Blockbuster (entertainment)

From ArticleWorld

For a film to be classed as a Blockbuster it generally has to achieve takings at the box office which reach or exceed a level which is set by the film industry as a whole. This level is hoped to be higher than the budget which was spent on making the film in order for it to make a profit and by financially successful for the studio which made it. Sometimes films which star high profile actors and which have had much time and money invested in them through promotion and advertisement can be labelled as Blockbusters, regardless of financial achievement. This is because of the public awareness of the film, rather than the box office figures, and this type of Blockbuster can sometimes be a box office flop.


The first film to be recognised as a Blockbuster on its takings was Steven Spielberg’s Jaws in 1975. At this point the Blockbuster threshold was $100 million and once it had been achieved once, many more films followed swiftly after. At the start of the 21st Century the threshold was raised to $200 million in order to reflect the increased prices of cinema tickets. For some films, this limit of $200 million is only for sales in North America and in order to be a worldwide Blockbuster it must achieve $400 million in ticket sales around the globe.
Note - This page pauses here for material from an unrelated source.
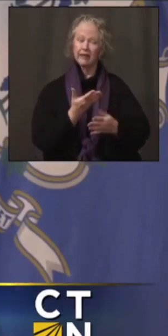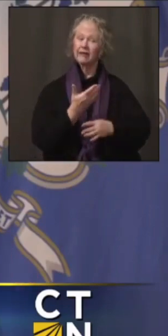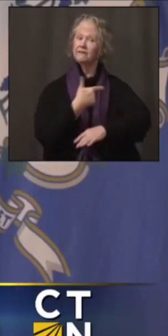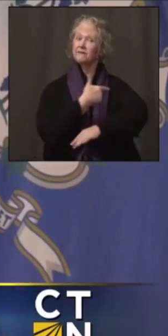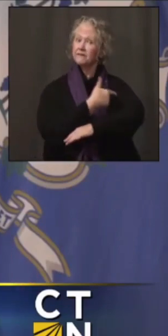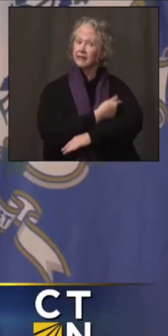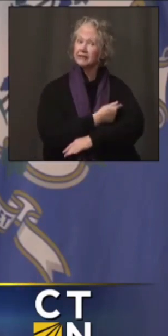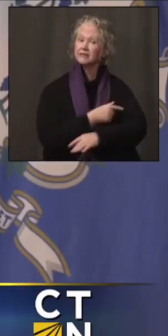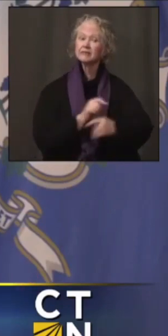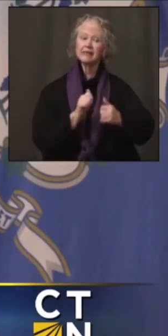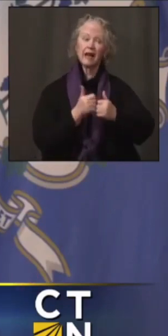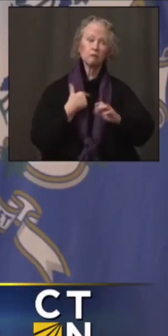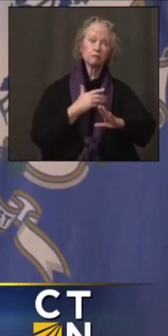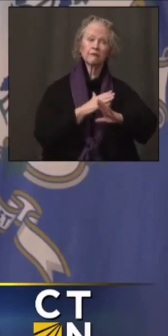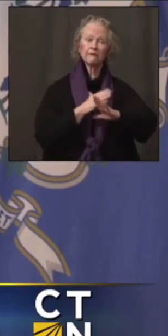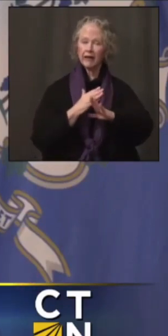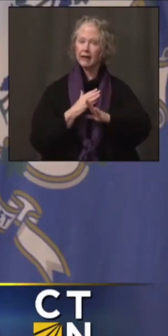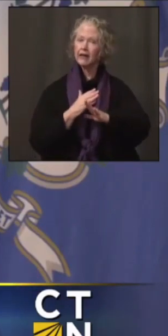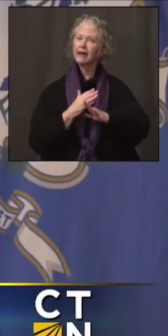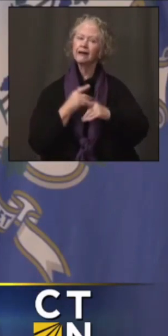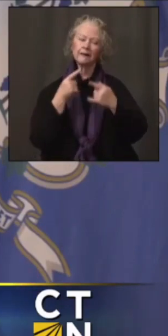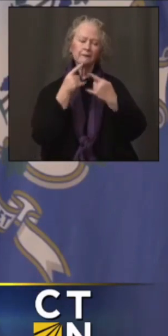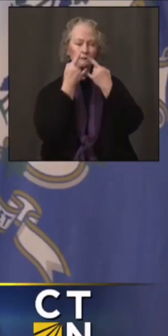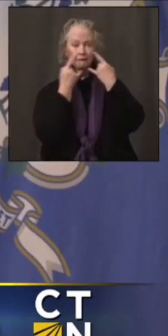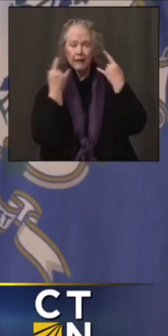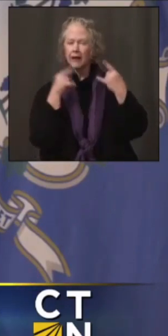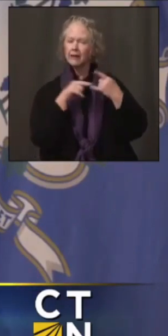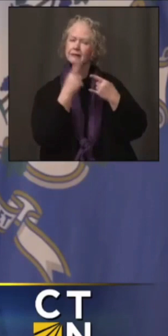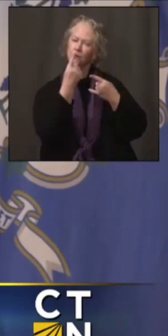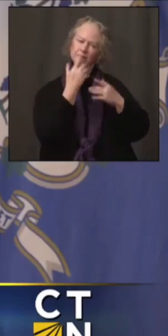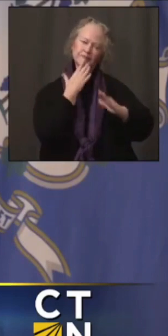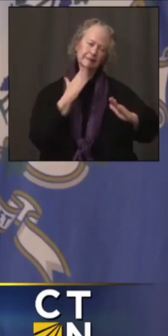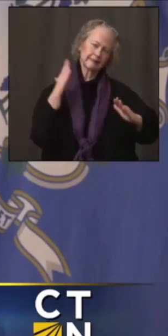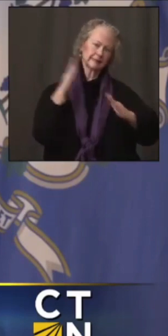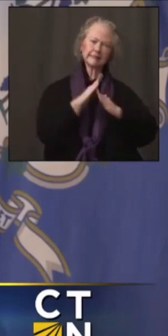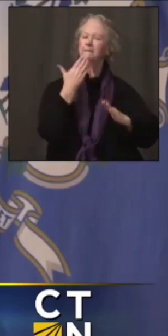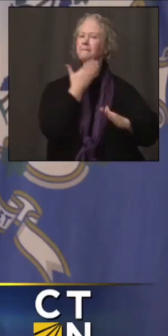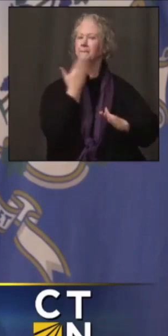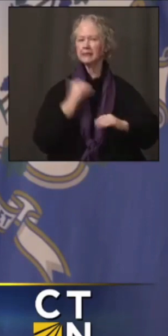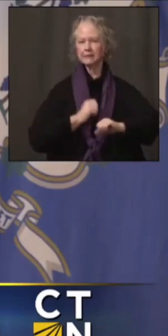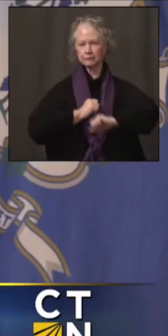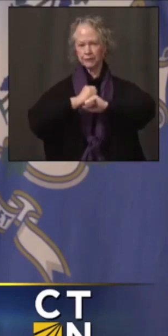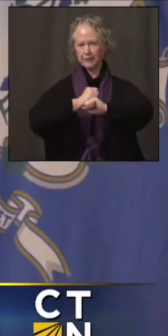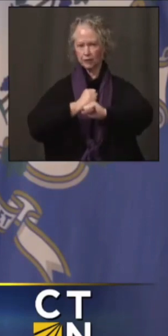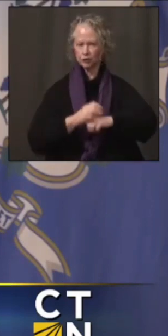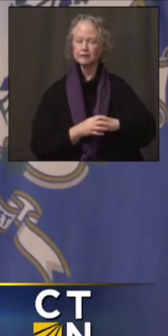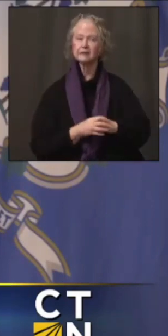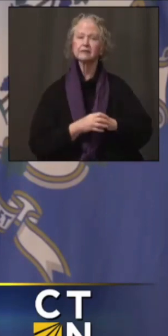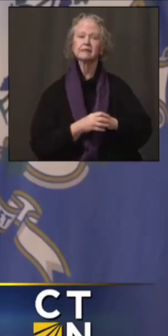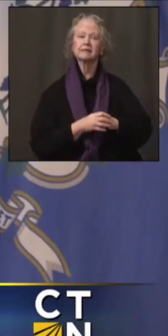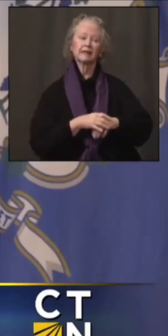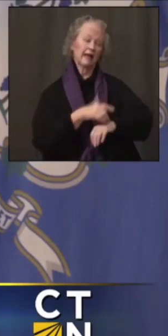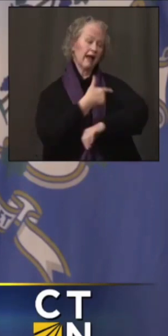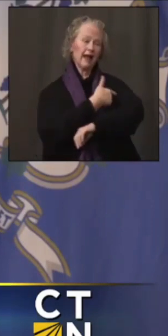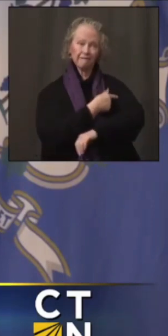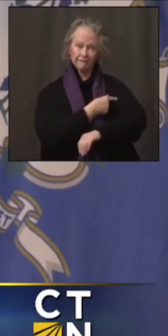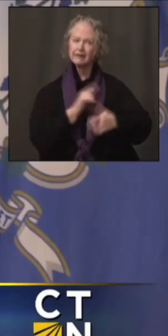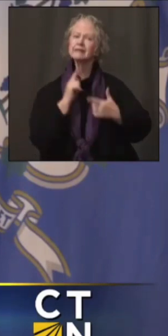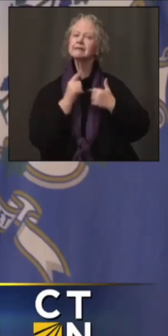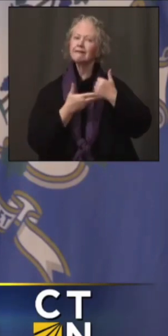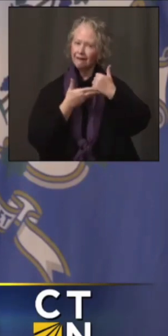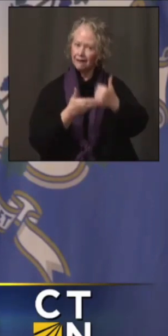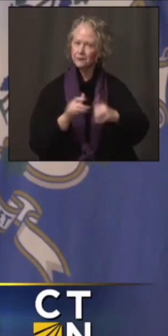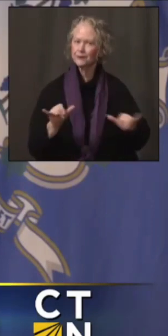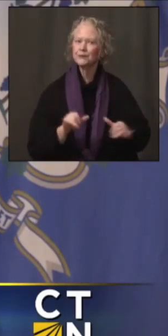and ways we can prevent it. The mask is just as infectious, just as protective, and the vaccine is just as helpful. So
Nobody knows exactly where the term Blockbuster came from but there are several proposed theories. Initially the term was used in the theatre world and one suggestion is that a play which was particularly successful could drive others on the same block to closure, therefore busting the block. Another idea is that a film which drew a large audience would create a queue from the cinema around the blocks in America, causing congestion, delays and damaging the block system.